Der ausgezeichnete Nutzen, den die Anwendung dieser Grundsätze auf eine rationellere Weinbereitung haben muss, liegt auf der Hand, und kann in keiner Weise bestritten werden; die unvollkommene Erkenntniss oder die Unkenntniss derselben ist offenbar der Grund, dass diese Gährmethode nicht längst schon der Weinbereitung die grossen Vortheile verschafft hat, die sich davon erwarten lassen; denn der darnach bereitete Wein wird sich zu dem gewöhnlichen verhalten, wie ein gutes bayerisches Bier zu gewöhnlichem Bier, zu dessen Darstellung dieselbe Quantität Malz und Hopfen gedient hat. Der Wein muss dadurch in der kürzesten Zeit dieselbe Reife und Güte erhalten, die er sonst erst nach jahrelangem Lagern zeigt.

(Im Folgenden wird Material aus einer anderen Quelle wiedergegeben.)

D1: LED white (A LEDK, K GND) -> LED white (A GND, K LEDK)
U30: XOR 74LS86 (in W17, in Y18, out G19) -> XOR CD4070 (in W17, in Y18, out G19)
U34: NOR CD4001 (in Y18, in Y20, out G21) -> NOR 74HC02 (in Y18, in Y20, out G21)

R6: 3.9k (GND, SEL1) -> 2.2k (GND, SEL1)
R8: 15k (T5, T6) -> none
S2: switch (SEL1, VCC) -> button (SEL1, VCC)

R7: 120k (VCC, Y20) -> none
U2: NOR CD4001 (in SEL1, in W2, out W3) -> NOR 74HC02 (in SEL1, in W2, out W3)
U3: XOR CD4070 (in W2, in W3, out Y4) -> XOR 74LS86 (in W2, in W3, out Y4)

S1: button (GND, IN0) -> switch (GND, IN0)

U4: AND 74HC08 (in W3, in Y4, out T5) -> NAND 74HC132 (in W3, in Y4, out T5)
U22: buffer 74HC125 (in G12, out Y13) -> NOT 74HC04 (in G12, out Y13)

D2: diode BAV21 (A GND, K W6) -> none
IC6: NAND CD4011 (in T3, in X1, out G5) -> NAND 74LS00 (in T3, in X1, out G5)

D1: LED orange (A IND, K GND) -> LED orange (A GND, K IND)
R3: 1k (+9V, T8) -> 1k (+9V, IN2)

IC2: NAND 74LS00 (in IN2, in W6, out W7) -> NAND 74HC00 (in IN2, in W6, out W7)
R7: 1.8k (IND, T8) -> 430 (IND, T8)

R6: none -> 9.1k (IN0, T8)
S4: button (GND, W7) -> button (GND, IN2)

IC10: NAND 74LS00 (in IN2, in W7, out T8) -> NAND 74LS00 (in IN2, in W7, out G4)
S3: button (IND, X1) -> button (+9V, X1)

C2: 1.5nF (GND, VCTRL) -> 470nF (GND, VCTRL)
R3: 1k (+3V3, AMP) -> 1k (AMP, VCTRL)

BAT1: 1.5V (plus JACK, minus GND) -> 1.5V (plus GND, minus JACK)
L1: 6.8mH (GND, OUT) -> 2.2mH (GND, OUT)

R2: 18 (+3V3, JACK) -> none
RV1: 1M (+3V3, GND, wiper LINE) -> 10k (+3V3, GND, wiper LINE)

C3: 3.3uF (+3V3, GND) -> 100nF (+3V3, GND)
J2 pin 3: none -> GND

Wenn man sich erinnert, dass die Weinbereitung auf Ende October, also gerade in die kühle Jahreszeit fällt, die der Biergährung so günstig ist, dass hierzu keine anderen Bedingungen, als ein sehr kühler Keller und offene weite Gährungsgefässe gehören, dass die Gefahr der Säurung beim Wein unter allen Umständen viel geringer ist, als beim Bier, so wird man auf den besten Erfolg mit Sicherheit rechnen können [1].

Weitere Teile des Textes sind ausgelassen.